* [Problem]: From start to end, write out the following data exactly, apart from its images.
───── Data
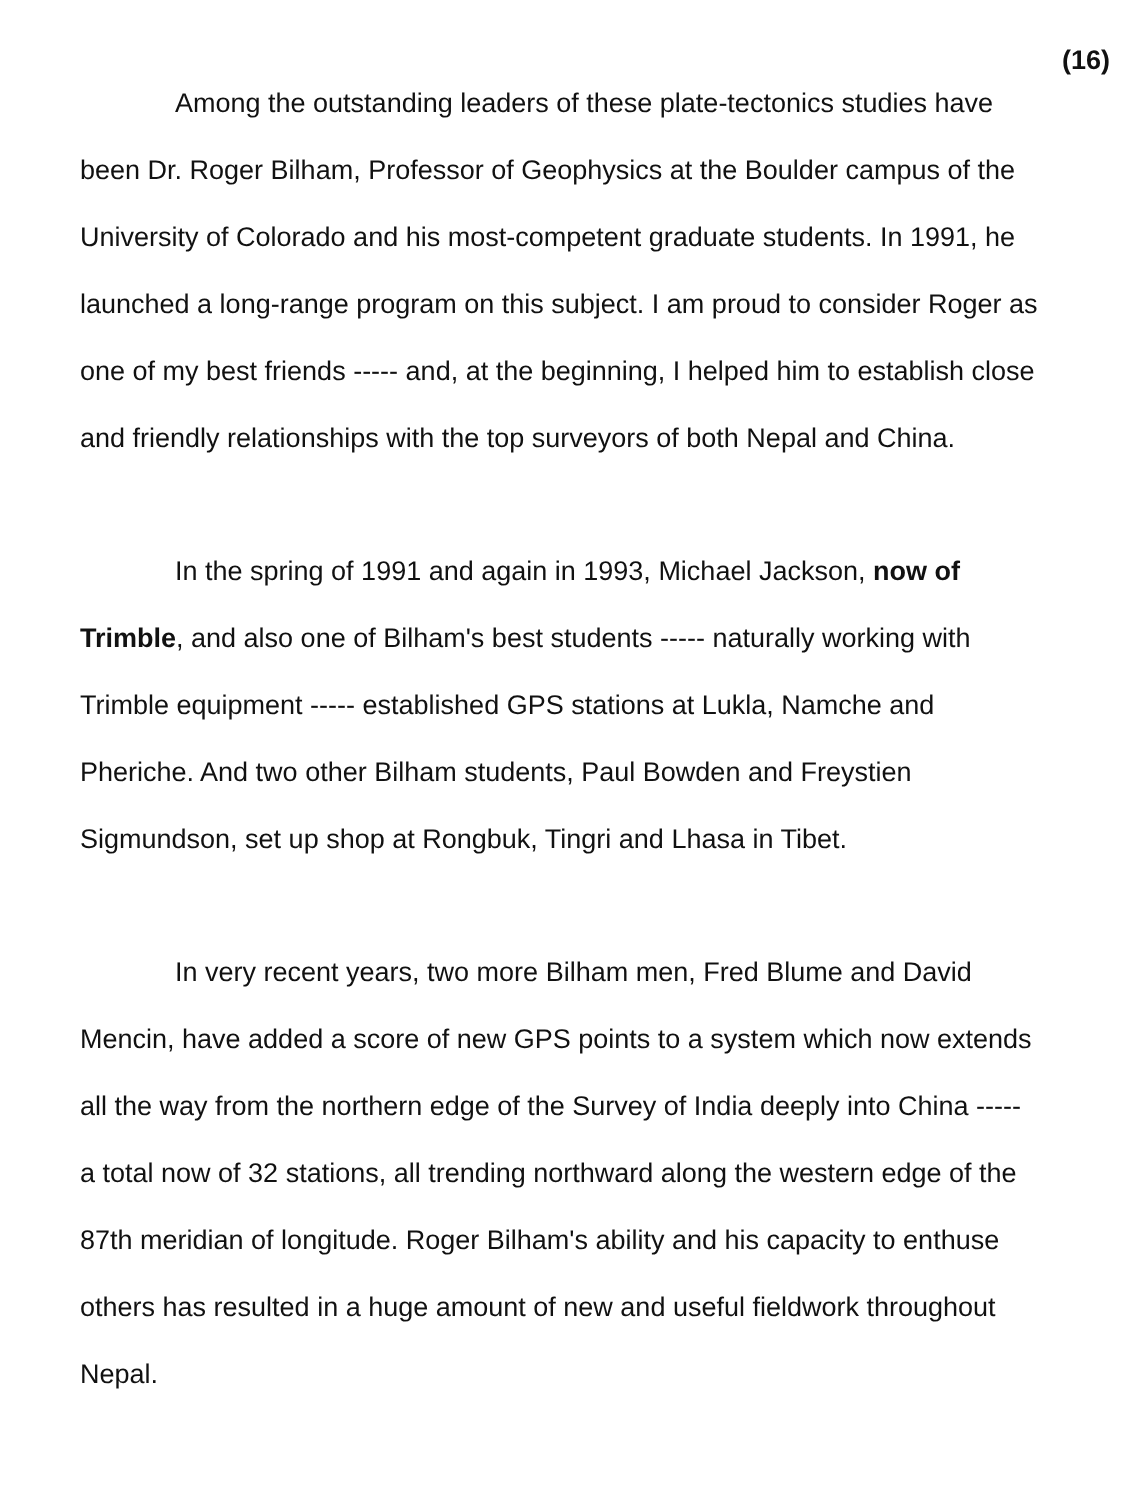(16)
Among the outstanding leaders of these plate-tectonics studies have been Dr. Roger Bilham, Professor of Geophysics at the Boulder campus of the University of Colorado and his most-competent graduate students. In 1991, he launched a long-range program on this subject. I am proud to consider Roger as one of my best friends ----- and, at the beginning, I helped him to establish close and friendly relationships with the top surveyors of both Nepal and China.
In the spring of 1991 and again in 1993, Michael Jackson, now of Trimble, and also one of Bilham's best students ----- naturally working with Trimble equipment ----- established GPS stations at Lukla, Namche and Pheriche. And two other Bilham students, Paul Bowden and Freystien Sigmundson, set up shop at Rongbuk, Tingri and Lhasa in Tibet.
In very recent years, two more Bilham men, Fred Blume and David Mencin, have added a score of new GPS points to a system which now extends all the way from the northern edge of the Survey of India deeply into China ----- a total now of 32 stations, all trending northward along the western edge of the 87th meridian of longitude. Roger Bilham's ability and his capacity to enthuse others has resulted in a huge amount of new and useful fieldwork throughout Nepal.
──────────
* [Completed task]:
(16)
Among the outstanding leaders of these plate-tectonics studies have been Dr. Roger Bilham, Professor of Geophysics at the Boulder campus of the University of Colorado and his most-competent graduate students. In 1991, he launched a long-range program on this subject. I am proud to consider Roger as one of my best friends ----- and, at the beginning, I helped him to establish close and friendly relationships with the top surveyors of both Nepal and China.
In the spring of 1991 and again in 1993, Michael Jackson, now of Trimble, and also one of Bilham's best students ----- naturally working with Trimble equipment ----- established GPS stations at Lukla, Namche and Pheriche. And two other Bilham students, Paul Bowden and Freystien Sigmundson, set up shop at Rongbuk, Tingri and Lhasa in Tibet.
In very recent years, two more Bilham men, Fred Blume and David Mencin, have added a score of new GPS points to a system which now extends all the way from the northern edge of the Survey of India deeply into China ----- a total now of 32 stations, all trending northward along the western edge of the 87th meridian of longitude. Roger Bilham's ability and his capacity to enthuse others has resulted in a huge amount of new and useful fieldwork throughout Nepal.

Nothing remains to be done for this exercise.